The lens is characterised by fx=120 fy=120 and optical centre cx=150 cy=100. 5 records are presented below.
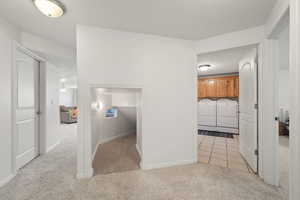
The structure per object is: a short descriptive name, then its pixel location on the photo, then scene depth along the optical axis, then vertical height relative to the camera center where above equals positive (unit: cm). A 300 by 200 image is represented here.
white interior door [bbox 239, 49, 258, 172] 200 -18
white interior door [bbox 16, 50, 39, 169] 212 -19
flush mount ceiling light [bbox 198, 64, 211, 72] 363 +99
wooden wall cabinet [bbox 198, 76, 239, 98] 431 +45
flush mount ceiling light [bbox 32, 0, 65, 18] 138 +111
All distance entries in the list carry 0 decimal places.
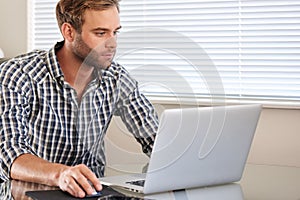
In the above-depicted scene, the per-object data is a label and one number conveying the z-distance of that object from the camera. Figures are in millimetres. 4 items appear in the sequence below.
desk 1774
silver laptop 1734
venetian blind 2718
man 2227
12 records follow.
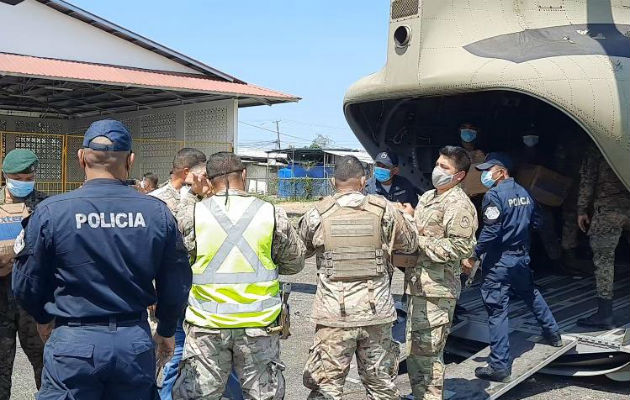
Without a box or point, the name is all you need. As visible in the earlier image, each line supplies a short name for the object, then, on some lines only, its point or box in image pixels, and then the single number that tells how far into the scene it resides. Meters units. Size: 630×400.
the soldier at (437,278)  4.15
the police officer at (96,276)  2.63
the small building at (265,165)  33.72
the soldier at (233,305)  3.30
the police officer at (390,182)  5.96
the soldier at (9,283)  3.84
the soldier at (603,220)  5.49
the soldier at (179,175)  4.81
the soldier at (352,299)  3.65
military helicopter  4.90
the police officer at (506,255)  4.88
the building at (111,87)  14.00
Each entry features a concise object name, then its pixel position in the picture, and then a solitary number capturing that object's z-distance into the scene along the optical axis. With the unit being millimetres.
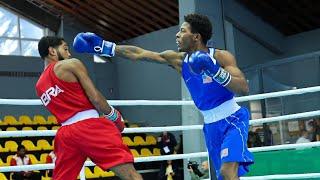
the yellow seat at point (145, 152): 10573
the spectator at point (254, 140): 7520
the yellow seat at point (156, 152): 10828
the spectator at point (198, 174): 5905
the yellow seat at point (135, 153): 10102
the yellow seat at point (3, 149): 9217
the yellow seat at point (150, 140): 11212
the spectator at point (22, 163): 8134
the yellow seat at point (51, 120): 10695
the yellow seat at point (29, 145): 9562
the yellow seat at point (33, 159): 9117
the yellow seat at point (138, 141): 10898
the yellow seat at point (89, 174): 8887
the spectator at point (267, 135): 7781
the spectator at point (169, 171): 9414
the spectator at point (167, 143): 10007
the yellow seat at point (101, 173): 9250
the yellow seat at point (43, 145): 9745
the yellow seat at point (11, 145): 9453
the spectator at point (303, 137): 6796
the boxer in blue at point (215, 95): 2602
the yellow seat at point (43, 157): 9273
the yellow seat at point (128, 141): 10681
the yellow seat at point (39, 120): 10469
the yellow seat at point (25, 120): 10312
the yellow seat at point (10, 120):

Exercise: Out of the records above, pick each line that contains the string "below".

The completed task:
The lens is characterised by fx=120 fy=120 and optical centre cx=150 cy=100. 5 records are presented below.
In the above-depicted scene, the per-object data is a label and one number conveying the z-distance of that object from the camera. Figures are in millimetres. 4 items appear in the sequence below.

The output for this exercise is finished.